# Garage Consistency Practice



## M.J (Nov 1, 2010)

Just a little late night bottlecap shooting with the little snub-nose flechettes. Shooting from 20-21' and working on consistency the same way I did with round ammo back in the day.

Preemptively to Treefork - I ran out of matches, I was shooting them yesterday, get off my back! :lol:

Not my best quality video, it's better in full screen. I'll try to get something better set up if there's going to be a short-range Pocket Predator contest.


----------



## treefork (Feb 1, 2010)

Those things have some accuracy to them. Hard hitting.


----------



## ash (Apr 23, 2013)

MJ, do you think there's a shooting job that flechettes do better than anything else? Whether smashing holes in cans, doves or rabbits, from short, medium or long range...


----------



## M.J (Nov 1, 2010)

That's an interesting question.
The pointed darts ("sharps", as I always think of them) are definately more destructive then round ammo. They concentrate all of their power, which is considerable, in a very small frontal area and out to 20 yards will stick in almost anything.

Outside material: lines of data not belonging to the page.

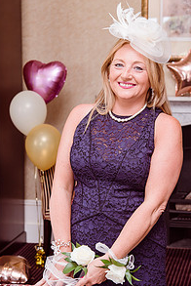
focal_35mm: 92
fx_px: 730
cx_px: 127
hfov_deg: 14.9
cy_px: 122
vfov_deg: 22.1
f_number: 5.6
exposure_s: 1/60
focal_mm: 60
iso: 320
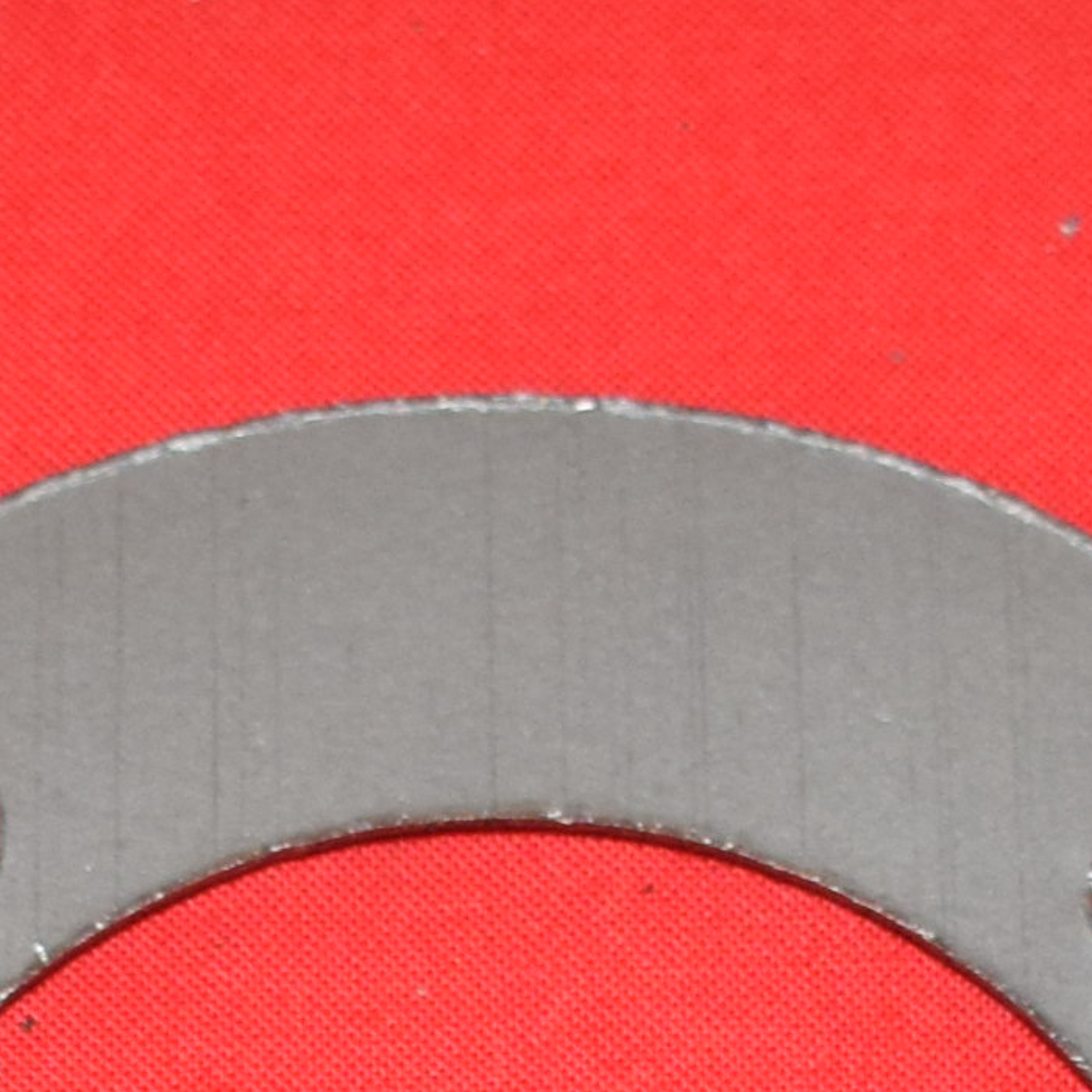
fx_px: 7602
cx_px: 624
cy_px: 2026
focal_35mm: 213
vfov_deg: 7.9
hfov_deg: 8.2
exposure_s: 1/200
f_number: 5
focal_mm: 26
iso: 1250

Steel cans, wood boards, coconuts, tree stumps, whatever When it comes to soda cans, nothing shreads like they do! 
The blunt headed ones in this video probably have very few practical advantages. I like them because 1. they're fun 2. they're good practice for shooting the sharps 3. in the holding hand they feel very similar to the 11mm round ammo I usually shoot but pack a great deal more weight (no trying to hold and release a huge steel ball) and 4. there's no recoil from the bands coming back after the shot because they're not connected so this ammo feels great to shoot.


----------



## Aussie Allan In Thailand (Jan 28, 2013)

Yesterday cruising YouTube, I came across a guy shooting regular short bolts, plus,a nut, around 13 to 15 mm nut/bolt head size, from a normal slingshot.

These had "tails" very similar to yours MJ locked between the bolt head and the nut screwed right down to the bolt head: the short shaft (about 20 mm I'd guess) was sharpened to a point.

His accuracy was sufficient to hit a large board indoors from about 8 meters; but hardly great.

If no one has seen this vid. it had something to do with shooting nails in the title; from his accent Id guess the guy was American.

I am wondering MJ if you know of these ideas(?); and how they compare to your fletchettes ?....

Cheers Allan


----------